= Simon Ockley =

British orientalist and translator

Simon Ockley (c. 1678 – 9 August 1720) was a British Orientalist.

==Biography==
Ockley was born in Exeter. He was educated at Queens' College, Cambridge, and graduated B.A. in 1697, MA. in 1701, and B.D. in 1710. He became a fellow of Jesus College and vicar of Swavesey, and in 1711, was chosen Adams Professor of Arabic in the university. He had a large family, and his latter days were embittered by pecuniary embarrassments, which form the subject of a chapter in Isaac D'Israeli's Calamities of Authors.
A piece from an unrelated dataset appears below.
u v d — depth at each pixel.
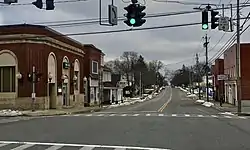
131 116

The preface to the second volume of his History of the Saracens is dated from Cambridge Castle, where he lay a prisoner for debt.

Ockley maintained that a knowledge of Oriental literature was essential to the proper study of theology, and in the preface to his first book, the Introductio ad linguas orientales (1706), he urges the importance of the study.

He died at Swavesey.

==Works==
- The History of the Saracens, is his main work. It was published in two volumes, 1708–1718, and long enjoyed a great reputation; unfortunately Ockley took as his main authority a manuscript in the Bodleian of Al-Waqidi's Futúh al-Shám, which is a historical romance rather than history.
- A translation of Leon Modena's History of the Present Jews throughout the World (1707).
- The Improvement of Human Reason, exhibited in the Life of Hai Ebn Yokdhan (1708), an English translation of Hayy ibn Yaqdhan, a 12th-century philosophical novel by Ibn Tufayl.
- Translated from Arabic the Second Book of Esdras
- An Aᴄᴄᴏᴜɴᴛ of Sᴏᴜᴛʜ-Wᴇsᴛ Bᴀʀʙᴀʀʏ: ᴄᴏɴᴛᴀɪɴɪɴɢ What is most Remarkable in the Territories of the Kɪɴɢ of Fᴇᴢ and Mᴏʀᴏᴄᴄᴏ. Written by a Person who had been a Slave there a considerable Time; and Published from his Authentick Manuscript. To which are Added, Two ʟᴇᴛᴛᴇʀs: One from the Present King of Mᴏʀᴏᴄᴄᴏ to Colonel Kirk; The Other to Sir Cloudesly Shovell: With Sir Cloudesly's Answer, &c. London: Printed for J. Bowyer and H. Clements, 1713.
- Sentences of Ali son-in-law of Mahomet, and his fourth successor. Translated from an Arabic manuscript in the Bodleian library at Oxford. London, B. Lintot, 1717.